School of Electrical and Computer Engineering, Georgia Institute of Technology, UA Whitaker Building, 313 Ferst Drive, Atlanta, GA 30332-0535, USA.
IEEE/ACM Trans Comput Biol Bioinform. 2011 Nov-Dec;8(6):1604-19. doi: 10.1109/TCBB.2010.128.
The local conformation of RNA molecules is an important factor in determining their catalytic and binding properties. The analysis of such conformations is particularly difficult due to the large number of degrees of freedom, such as the measured torsion angles per residue and the interatomic distances among interacting residues. In this work, we use a nearest-neighbor search method based on the statistical mechanical Potts model to find clusters in the RNA conformational space. The proposed technique is mostly automatic and may be applied to problems, where there is no prior knowledge on the structure of the data space in contrast to many other clustering techniques. Results are reported for both single residue conformations, where the parameter set of the data space includes four to seven torsional angles, and base pair geometries, where the data space is reduced to two dimensions. Moreover, new results are reported for base stacking geometries. For the first two cases, i.e., single residue conformations and base pair geometries, we get a very good match between the results of the proposed clustering method and the known classifications with only few exceptions. For the case of base stacking geometries, we validate our classification with respect to geometrical constraints and describe the content, and the geometry of the new clusters.

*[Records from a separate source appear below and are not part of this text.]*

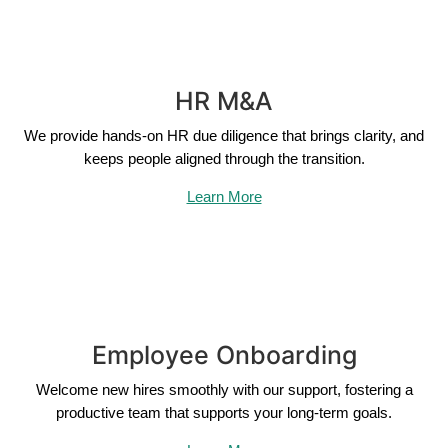
HR M&A
We provide hands-on HR due diligence that brings clarity, and
keeps people aligned through the transition.
Learn More
Employee Onboarding
Welcome new hires smoothly with our support, fostering a
productive team that supports your long-term goals.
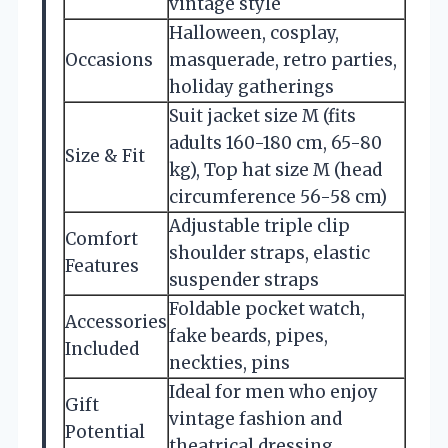
vintage style
Halloween, cosplay,
Occasions
masquerade, retro parties,
holiday gatherings
Suit jacket size M (fits
adults 160-180 cm, 65-80
Size & Fit
kg), Top hat size M (head
circumference 56-58 cm)
Adjustable triple clip
Comfort
shoulder straps, elastic
Features
suspender straps
Foldable pocket watch,
Accessories
fake beards, pipes,
Included
neckties, pins
Ideal for men who enjoy
Gift
vintage fashion and
Potential
theatrical dressing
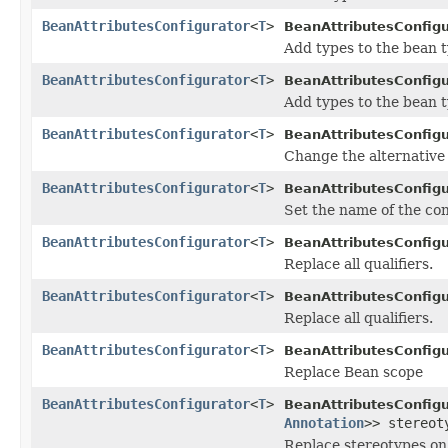
BeanAttributesConfigurator
<
T
>
BeanAttributesConfigu
Add types to the bean 
BeanAttributesConfigurator
<
T
>
BeanAttributesConfigu
Add types to the bean 
BeanAttributesConfigurator
<
T
>
BeanAttributesConfigu
Change the alternative 
BeanAttributesConfigurator
<
T
>
BeanAttributesConfigu
Set the name of the co
BeanAttributesConfigurator
<
T
>
BeanAttributesConfigu
Replace all qualifiers.
BeanAttributesConfigurator
<
T
>
BeanAttributesConfigu
Replace all qualifiers.
BeanAttributesConfigurator
<
T
>
BeanAttributesConfigu
Replace Bean scope
BeanAttributesConfigurator
<
T
>
BeanAttributesConfigu
Annotation
>> stereot
Replace stereotypes on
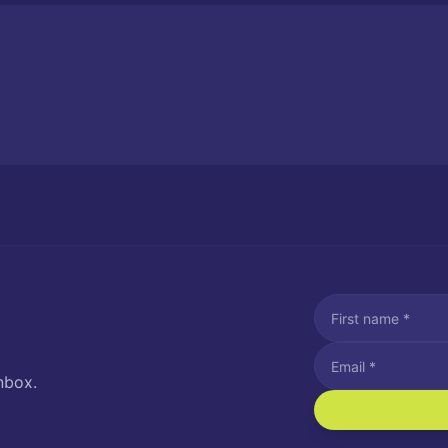
nbox.
I agree to recei
Message and data rat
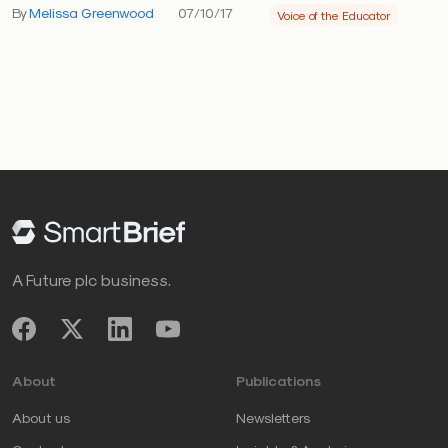
By
Melissa Greenwood
07/10/17
Voice of the Educator
A Future plc business.
About
Publications
About us
Newsletters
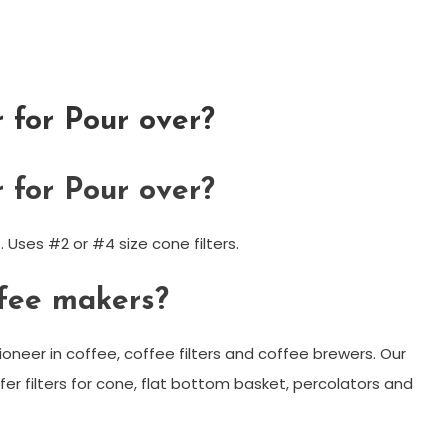
r for Pour over?
r for Pour over?
. Uses #2 or #4 size cone filters.
fee makers?
ioneer in coffee, coffee filters and coffee brewers. Our
er filters for cone, flat bottom basket, percolators and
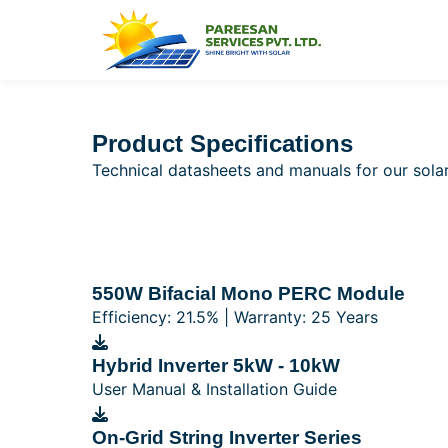
Product Specifications
Technical datasheets and manuals for our sol
550W Bifacial Mono PERC Module
Efficiency: 21.5% | Warranty: 25 Years
Hybrid Inverter 5kW - 10kW
User Manual & Installation Guide
On-Grid String Inverter Series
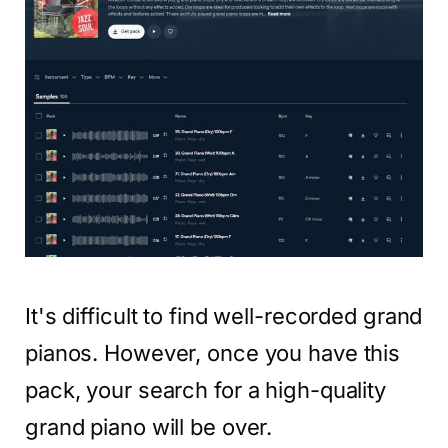
It's difficult to find well-recorded grand
pianos. However, once you have this
pack, your search for a high-quality
grand piano will be over.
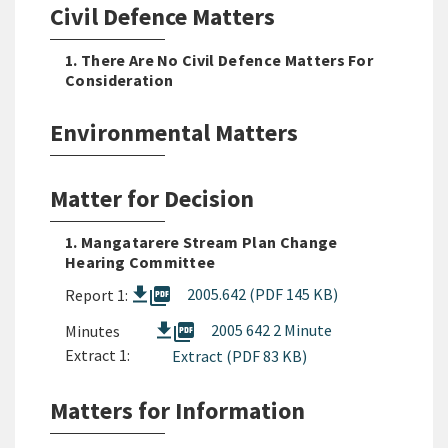
Civil Defence Matters
1. There Are No Civil Defence Matters For
Consideration
Environmental Matters
Matter for Decision
1. Mangatarere Stream Plan Change
Hearing Committee
picture_as_pdf
2005.642 (PDF 145 KB)
Report 1:
picture_as_pdf
2005 642 2 Minute
Minutes
Extract 1:
Extract (PDF 83 KB)
Matters for Information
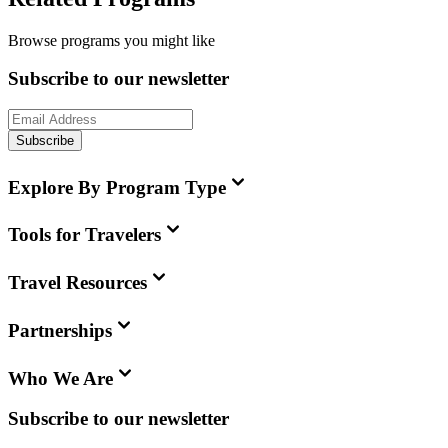
Browse programs you might like
Subscribe to our newsletter
Subscribe
Explore By Program Type
Tools for Travelers
Travel Resources
Partnerships
Who We Are
Subscribe to our newsletter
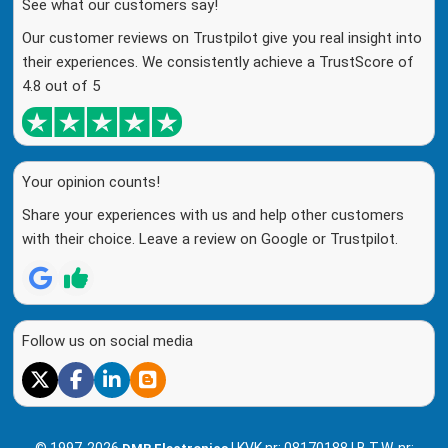
See what our customers say!
Our customer reviews on Trustpilot give you real insight into
their experiences. We consistently achieve a TrustScore of
4.8 out of 5
Your opinion counts!
Share your experiences with us and help other customers
with their choice. Leave a review on Google or Trustpilot.
Follow us on social media
© 1997-2026
| KVK nr: 08170188 | B.T.W. nr:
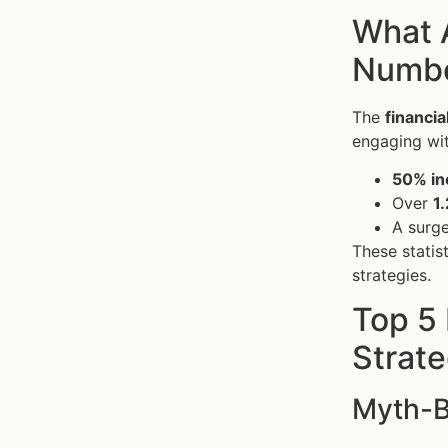
What A
Number
The
financi
engaging wit
50% in
Over
1.
A surge
These statis
strategies.
Top 5
Strate
Myth-B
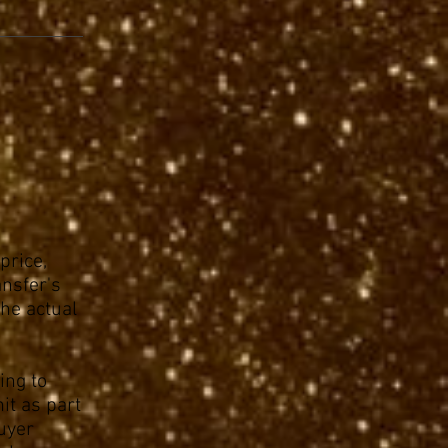
price,
ansfer's
the actual
ing to
it as part
buyer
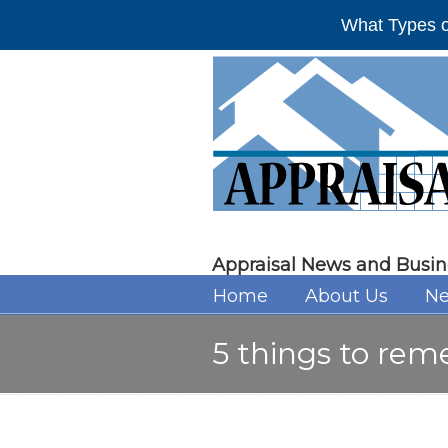
What Types o
Appraisal News and Busin
Home
About Us
Ne
5 things to rem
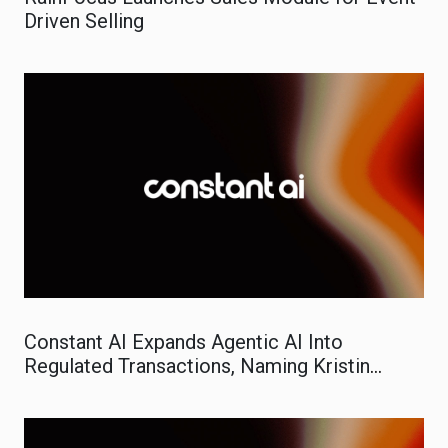
Driven Selling
Constant AI Expands Agentic AI Into
Regulated Transactions, Naming Kristin
Evans VP of Marketing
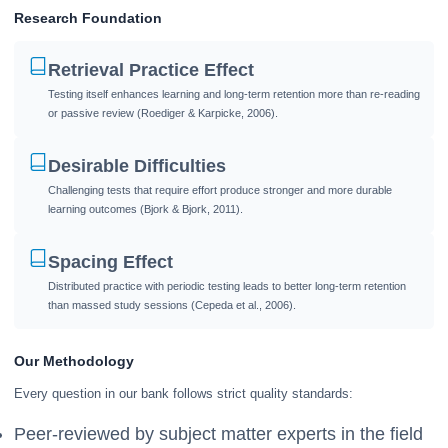
Research Foundation
Retrieval Practice Effect
Testing itself enhances learning and long-term retention more than re-reading
or passive review (Roediger & Karpicke, 2006).
Desirable Difficulties
Challenging tests that require effort produce stronger and more durable
learning outcomes (Bjork & Bjork, 2011).
Spacing Effect
Distributed practice with periodic testing leads to better long-term retention
than massed study sessions (Cepeda et al., 2006).
Our Methodology
Every question in our bank follows strict quality standards:
Peer-reviewed by subject matter experts in the field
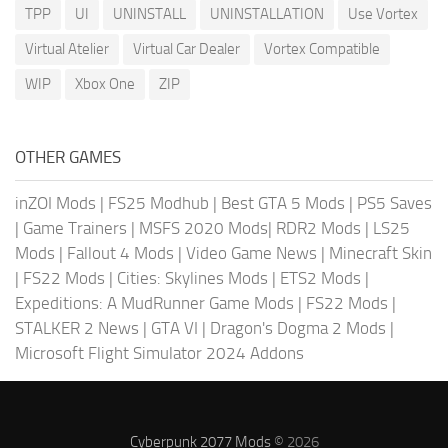
TPP
UI
UNINSTALL
UNINSTALLATION
Use Vortex
Virtual Atelier
Virtual Car Dealer
Vortex Compatible
WIP
Xbox One
ZIP
OTHER GAMES
inZOI Mods
|
FS25 Modhub
|
Best GTA 5 Mods
|
PS5 Saves
|
Game Trainers
|
MSFS 2020 Mods
|
RDR2 Mods
|
LS25
Mods
|
Fallout 4 Mods
|
Video Game News
|
Minecraft Skin
|
FS22 Mods
|
Cities: Skylines Mods
|
ETS2 Mods
|
Expeditions: A MudRunner Game Mods
|
FS22 Mods
|
STALKER 2 News
|
GTA VI
|
Dragon's Dogma 2 Mods
|
Microsoft Flight Simulator 2024 Addons
Cyberpunk 2077 Mods
© 2026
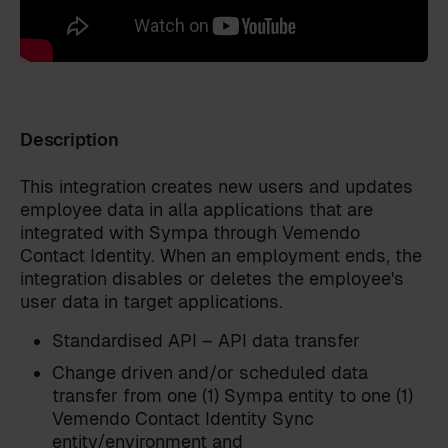
Description
This integration creates new users and updates
employee data in alla applications that are
integrated with Sympa through Vemendo
Contact Identity. When an employment ends, the
integration disables or deletes the employee's
user data in target applications.
Standardised API – API data transfer
Change driven and/or scheduled data
Get in touch
transfer from one (1) Sympa entity to one (1)
Leave your details and we will reach out to you!
Vemendo Contact Identity Sync
First name
*
entity/environment and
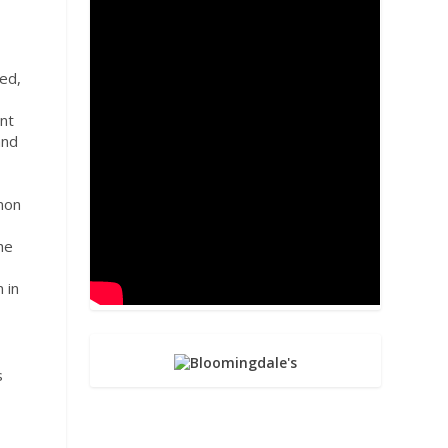
led,
ent
and
imon
he
 in
s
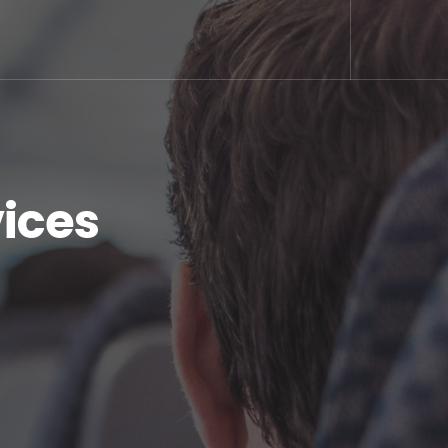
vices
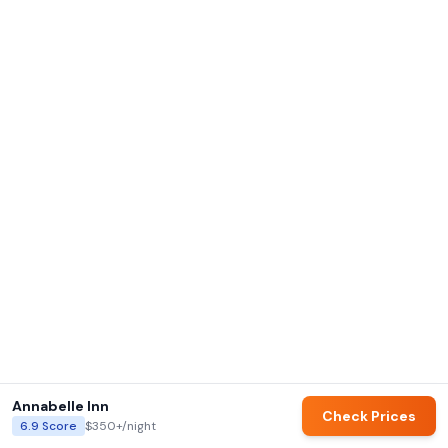
Annabelle Inn
Check Prices
6.9
Score
$350+
/night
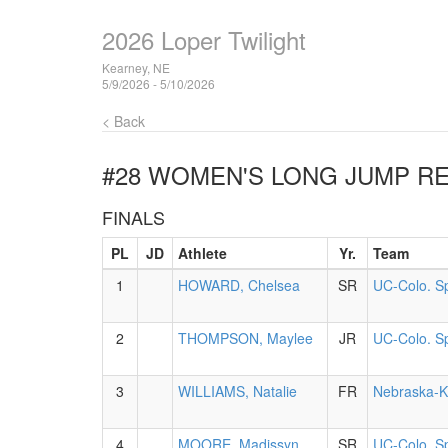
2026 Loper Twilight
Kearney, NE
5/9/2026 - 5/10/2026
< Back
#28 WOMEN'S LONG JUMP
RE
FINALS
PL
JD
Athlete
Yr.
Team
1
HOWARD, Chelsea
SR
UC-Colo. S
2
THOMPSON, Maylee
JR
UC-Colo. S
3
WILLIAMS, Natalie
FR
Nebraska-K
4
MOORE, Madissyn
SR
UC-Colo. S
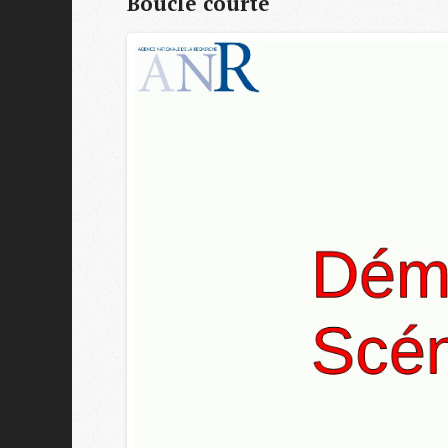
Boucle courte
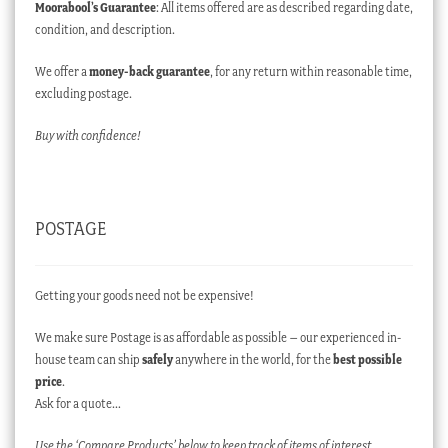
Moorabool’s Guarantee
: All items offered are as described regarding date,
condition, and description.
We offer a
money-back guarantee
, for any return within reasonable time,
excluding postage.
Buy with confidence!
POSTAGE
Getting your goods need not be expensive!
We make sure Postage is as affordable as possible – our experienced in-
house team can ship
safely
anywhere in the world, for the
best possible
price
.
Ask for a quote…
Use the ‘Compare Products’ below to keep track of items of interest.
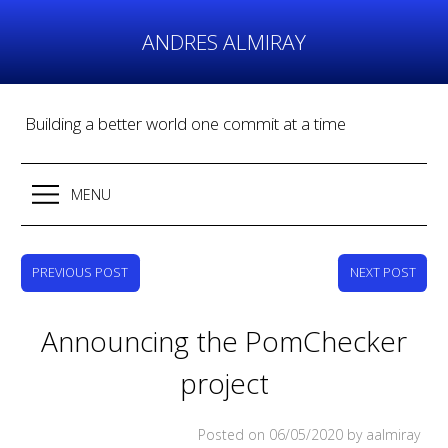
Skip
to
ANDRES ALMIRAY
content
Building a better world one commit at a time
MENU
PREVIOUS POST
NEXT POST
Announcing the PomChecker
project
Posted on
06/05/2020
by aalmiray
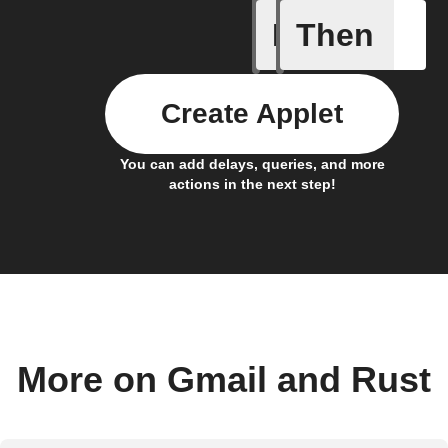
If
Then
A smart 
Create Applet
You can add delays, queries, and more
actions in the next step!
More on Gmail and Rust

RNA 分子的局部构象是决定其催化和结合特性的重要因素。由于自由度数量众多,例如每个残基的测量扭转角和相互作用残基之间的原子间距离,因此分析这种构象特别困难。在这项工作中,我们使用基于统计力学 Potts 模型的最近邻搜索方法在 RNA 构象空间中找到聚类。所提出的技术主要是自动的,并且可以应用于与许多其他聚类技术不同的问题,在这些问题中,没有关于数据空间结构的先验知识。报告了两种结果,一种是单个残基构象,其中数据空间的参数集包括四个到七个扭转角,另一种是碱基对几何形状,其中数据空间减少到二维。此外,还报告了碱基堆积几何形状的新结果。对于前两种情况,即单个残基构象和碱基对几何形状,我们发现所提出的聚类方法的结果与已知分类之间非常吻合,只有少数例外。对于碱基堆积几何形状的情况,我们根据几何约束验证了我们的分类,并描述了新聚类的内容和几何形状。